Foi num Portugal pré-ESOP, que uma comissão “técnica” ad-hoc formada por empresas parceiras da Microsoft e presidida pela própria Microsoft, no seio de um instituto público, se preparava para submeter o voto Português sobre o OOXML à ISO sem qualquer tipo discussão. Foi nessa mesma comissão que, posteriormente, empresas de posições contrárias – a que eu integro incluída – esgrimiram inutilmente argumentos ficando o voto final decidido meramente em função do “número de espingardas”. As actas dessas reuniões, os emails trocados, os pareceres jurídicos, a lista de “apoiantes” angariados para o OOXML – incluindo nomes, nrs de telefone e cargos em instituições públicas de renome – nunca vieram a público mas são elucidativas do tipo de pressão ilegítima e sem sustentação técnica que foi possível criar. O que sempre esteve em causa foi uma norma feita à pressa que veio criar multiplicidade nos formatos documentais e por quem a principal parte interessada acabou por perder o interesse face às alterações a que a ISO obrigou. Chegou a ser estudada a correlação entre o PIB per capita dos países envolvidos nesse processo e o seu sentido de voto. E Portugal, bem como o Instituto de Informática do Ministério das Finanças, não saiu daqui bem visto.

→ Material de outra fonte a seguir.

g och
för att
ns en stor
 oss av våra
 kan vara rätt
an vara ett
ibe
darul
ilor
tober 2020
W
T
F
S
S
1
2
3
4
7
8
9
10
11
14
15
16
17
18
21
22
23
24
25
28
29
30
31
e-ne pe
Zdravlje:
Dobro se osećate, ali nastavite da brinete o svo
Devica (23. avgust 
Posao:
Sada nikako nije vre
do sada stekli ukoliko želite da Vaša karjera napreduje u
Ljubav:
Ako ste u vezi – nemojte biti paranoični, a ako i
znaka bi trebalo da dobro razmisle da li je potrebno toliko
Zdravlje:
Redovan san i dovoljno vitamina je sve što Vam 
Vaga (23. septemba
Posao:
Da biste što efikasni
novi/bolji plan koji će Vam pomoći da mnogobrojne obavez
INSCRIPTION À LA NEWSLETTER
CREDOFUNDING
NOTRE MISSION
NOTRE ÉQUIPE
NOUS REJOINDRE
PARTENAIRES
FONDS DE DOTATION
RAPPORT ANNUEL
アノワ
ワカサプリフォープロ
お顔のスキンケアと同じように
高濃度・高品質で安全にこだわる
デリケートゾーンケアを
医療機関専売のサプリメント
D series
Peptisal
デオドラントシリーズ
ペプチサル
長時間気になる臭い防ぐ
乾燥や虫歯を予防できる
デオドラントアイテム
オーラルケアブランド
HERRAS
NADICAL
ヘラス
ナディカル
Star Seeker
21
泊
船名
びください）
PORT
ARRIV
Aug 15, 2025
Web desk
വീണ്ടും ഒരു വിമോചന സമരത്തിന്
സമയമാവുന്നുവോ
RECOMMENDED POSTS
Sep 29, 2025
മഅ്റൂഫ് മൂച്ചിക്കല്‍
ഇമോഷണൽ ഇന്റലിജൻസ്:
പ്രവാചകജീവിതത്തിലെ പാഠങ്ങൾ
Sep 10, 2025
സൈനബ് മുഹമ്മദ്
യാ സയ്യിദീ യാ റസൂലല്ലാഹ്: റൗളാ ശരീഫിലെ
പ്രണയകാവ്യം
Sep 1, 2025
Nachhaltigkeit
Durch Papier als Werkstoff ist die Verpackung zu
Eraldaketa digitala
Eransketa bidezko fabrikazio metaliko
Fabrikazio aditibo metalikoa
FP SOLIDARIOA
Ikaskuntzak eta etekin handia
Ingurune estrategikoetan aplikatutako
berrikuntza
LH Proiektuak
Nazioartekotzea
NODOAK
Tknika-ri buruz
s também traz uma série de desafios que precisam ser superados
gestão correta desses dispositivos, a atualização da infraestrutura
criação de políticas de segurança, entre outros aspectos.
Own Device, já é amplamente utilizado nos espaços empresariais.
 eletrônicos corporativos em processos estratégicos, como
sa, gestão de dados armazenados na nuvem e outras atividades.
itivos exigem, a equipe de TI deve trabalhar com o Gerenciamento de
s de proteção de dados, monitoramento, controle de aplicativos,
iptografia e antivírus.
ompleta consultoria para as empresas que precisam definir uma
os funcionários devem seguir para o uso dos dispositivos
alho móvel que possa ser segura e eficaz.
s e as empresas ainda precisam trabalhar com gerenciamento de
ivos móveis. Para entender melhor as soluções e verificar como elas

Segue destas circunstâncias que se as louváveis intenções da AMA – evidentes das declarações públicas do seu representante – são para pôr em prática, serão precisos punhos de ferro e nervos de aço. A pressão dos interesses instalados irá certamente ser forte e Portugal, na situação em que está, não pode voltar a ficar mal visto. A única forma de lidar com o problema é a transparência: o site da consulta é público, como deverão ser todos os registos de contactos efectuados sobre esta matéria.
Uma coisa é certa: nunca até hoje se tinha visto um entendimento técnico tão profundo da parte dos decisores políticos nacionais e europeus. Isto ficou claro no Open Forum Summit e também no Encontro Nacional de Tecnologia Aberta. As declarações da AMA e da CTSSAP, ambas presentes no evento nacional, não deixam margem para dúvidas: independentemente da opinião concreta de cada uma das partes a discussão subiu de nível e agora quem decide sabe do que fala.

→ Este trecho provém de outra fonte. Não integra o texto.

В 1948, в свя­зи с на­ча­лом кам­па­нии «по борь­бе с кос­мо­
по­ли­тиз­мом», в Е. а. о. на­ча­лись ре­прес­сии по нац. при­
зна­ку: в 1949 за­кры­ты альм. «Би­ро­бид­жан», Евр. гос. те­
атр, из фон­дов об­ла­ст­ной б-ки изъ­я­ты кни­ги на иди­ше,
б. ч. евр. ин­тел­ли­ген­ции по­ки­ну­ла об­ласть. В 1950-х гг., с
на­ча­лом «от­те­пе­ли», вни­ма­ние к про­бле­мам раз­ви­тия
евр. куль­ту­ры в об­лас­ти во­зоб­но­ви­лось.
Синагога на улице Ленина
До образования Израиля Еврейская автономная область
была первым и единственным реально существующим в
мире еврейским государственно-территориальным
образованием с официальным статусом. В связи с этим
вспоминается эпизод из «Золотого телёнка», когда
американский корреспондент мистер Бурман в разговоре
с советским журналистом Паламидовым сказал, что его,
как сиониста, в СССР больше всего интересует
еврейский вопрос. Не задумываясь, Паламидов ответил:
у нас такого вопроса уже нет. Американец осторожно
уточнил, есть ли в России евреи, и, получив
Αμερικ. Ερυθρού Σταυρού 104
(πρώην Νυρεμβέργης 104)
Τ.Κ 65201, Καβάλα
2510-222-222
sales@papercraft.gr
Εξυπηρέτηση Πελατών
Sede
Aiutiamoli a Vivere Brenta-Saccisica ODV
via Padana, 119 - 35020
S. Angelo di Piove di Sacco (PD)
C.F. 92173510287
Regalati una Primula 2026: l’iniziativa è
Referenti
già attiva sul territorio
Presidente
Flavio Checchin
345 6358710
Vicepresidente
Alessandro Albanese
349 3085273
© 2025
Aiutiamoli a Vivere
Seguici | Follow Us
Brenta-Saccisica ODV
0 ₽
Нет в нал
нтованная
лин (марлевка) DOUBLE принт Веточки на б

É neste contexto que todos devemos ficar atentos. Com decisores tão informados qualquer má decisão será suspeita.
Nota:
A ESOP participou activa e publicamente no processo discussão das Normas Abertas em Portugal tendo feito chegar a sua opinião à CTSSAP e à AMA. A posição da ESOP sobre esta matéria é conhecida e anunciada abertamente sem qualquer ambiguidade. A ESOP afirmou publicamente estar convencida de que a sua posição coincide com a do interesse geral.